Hey ladies! I just received an email coupon for Tarte for 20%...what are your recommendations for what I should get? I'm just getting into their line (their Gifted Amazonian Clay Smart Mascara is SWEET, HG for me definitely), and I'm slowly but surely removing all items from my stash that aren't cruelty-free.

*With this in mind:*


 		I wear NARS Sheer Matte in Tahoe and have black hair. 	
 		My skin has became oilier than normal, and not just due to summer...I've actually been destashing my MAC powder blushes because they only stay on for 2-3 hours now. I wear primer, foundation, AND loose powder and they STILL wear off. 	
 		I wear contacts so any eye stuff can't be irritating or potentially flake off into my contacts (but since Tarte's all-natural I doubt my eyes will act up). 	
 		I'm on a lippie no-buy...at least until the MAC Blogger collection next month. >_> 
 
*Here's what's in my cart this far:*


 *12-hour blushes in Tipsy, Natural Beauty, Flush, Blushing Bride.* Again, I'm getting rid of all my MAC blushes since they don't stay. My one and only NARS blush (so far) does. I have Taj Mahal...do I need Tipsy? I'm about to receive Cactus Flower in a swap, do I need Natural Beauty? How long have the Tarte blushes stayed on compared to others, my friends in oiliness? 
 


 *EmphasEYES Brow - Med. Brown. *Been using MAC eyeshadow in Espresso for my brows forever, and that's starting to fade on me as well. I need something that will stay put yet look natural.
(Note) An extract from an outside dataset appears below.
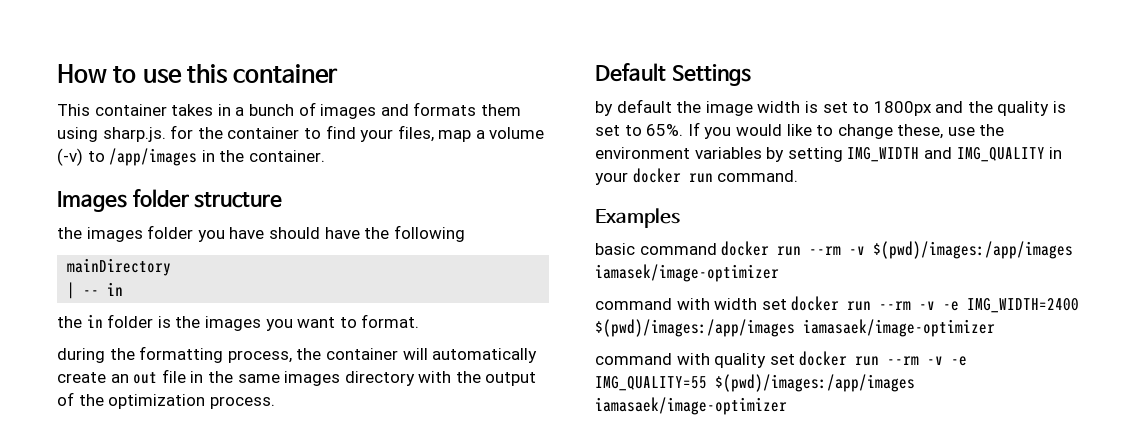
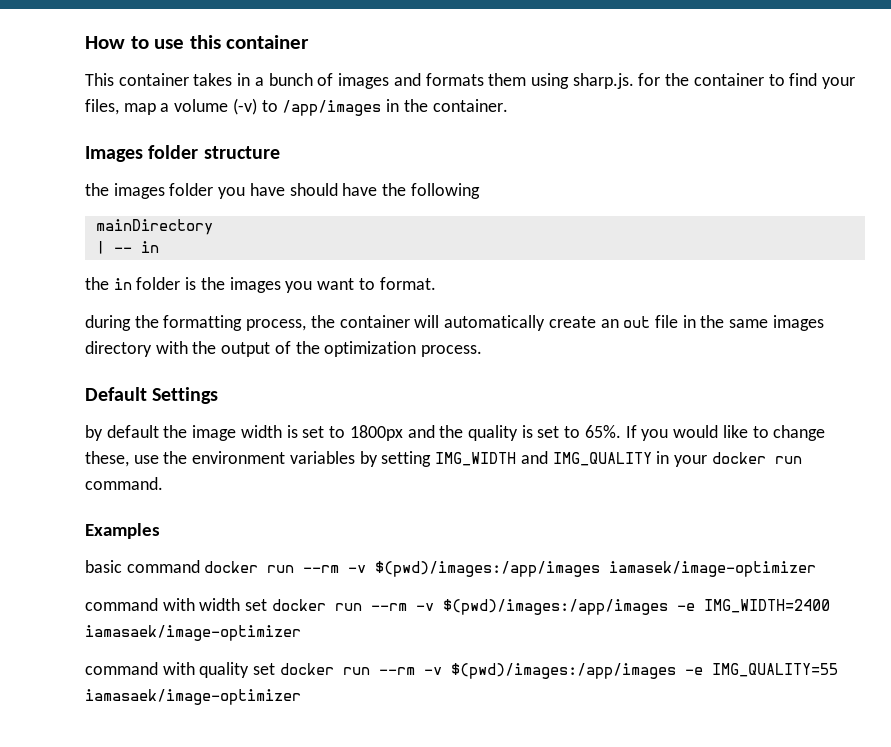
(936, 305) none -> [442,599,668,615] $(pwd)/images:/app/images
[595,319,795,337] $(pwd)/images:/app/images -> (830, 606) none
(944, 360) none -> [450,663,676,679] $(pwd)/images:/app/images
[715,374,915,392] $(pwd)/images:/app/images -> (838, 670) none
My brows aren't sparse or thin, but are more of a muted grey/brown/black color compared to the hair on my head. 
 


 *EmphasEYES Inner Rim Brightener.* Due to my half-asian heritage my eyes are a bit on the small and almond-shaped side, and I'd like to open them up a bit more. I'm using my mini NARS multiple in Palm Springs applied with a 219 so far, so do I even need this? 
 
  	Thanks for any and all suggestions! *My coupon expires Friday so please let me know ASAP!* :3


----------



## AnjaNicole (Jun 2, 2011)

I would recommend the clay blushes


----------



## femmepastiche (Jun 2, 2011)

The clay blushes are absolutely amazing, I have Natural Beauty and Dollface and their staying power never ceases to amaze me. I don't have Cactus Flower, but isn't it a bright red? Natural Beauty is a really bright Strawberry deep pink. I'm not sure what Nars shade Tahoe is...I'm Stromboli, but also NW25/30ish. It's more pinky than red on me. But if you want staying power, definitely look into these blushes. They're epic, and also insanely pigmented. 
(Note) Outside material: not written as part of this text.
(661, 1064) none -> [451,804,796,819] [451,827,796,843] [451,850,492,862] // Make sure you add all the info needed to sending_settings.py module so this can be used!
  	The EmphasEYES brow pencil is really great, but if you're just looking for a really thin/tiny automatic brow pencil that goes on naturally, Maybelline [called Define-a-Brow] and Clinique both make really good ones. The two are actually almost identical, if not exact, and are both very similar to the Tarte one. I say don't spend your money on it. 
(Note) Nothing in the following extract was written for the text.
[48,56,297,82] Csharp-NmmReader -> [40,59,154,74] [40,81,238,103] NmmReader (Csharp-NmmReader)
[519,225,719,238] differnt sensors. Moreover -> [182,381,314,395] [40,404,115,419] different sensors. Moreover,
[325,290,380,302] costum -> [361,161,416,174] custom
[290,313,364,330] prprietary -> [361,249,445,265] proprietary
  	I LOVE the inner-rim brightener, but I am obsessed with finding great apricot/flesh colored pencils for my inner eyes. This one stays on the longest I've found. Cargo and Pixi both make other good ones. NYX has one but it's super chunky-dunky.


----------



## QueenOfSnark (Jun 5, 2011)

Thanks for the suggestions! Here's what I ended up getting:



 		12-hour blushes in Blushing Bride, Tipsy, Natural Beauty, Flush 	
 		Inner-Rim Brightener 	
 		Brow Pencil 	
 		Lower-lash mascara 
 
  	I'm really hoping the pencils and lower-lash mascara wow me, as reviews have been hit or miss. o.o


----------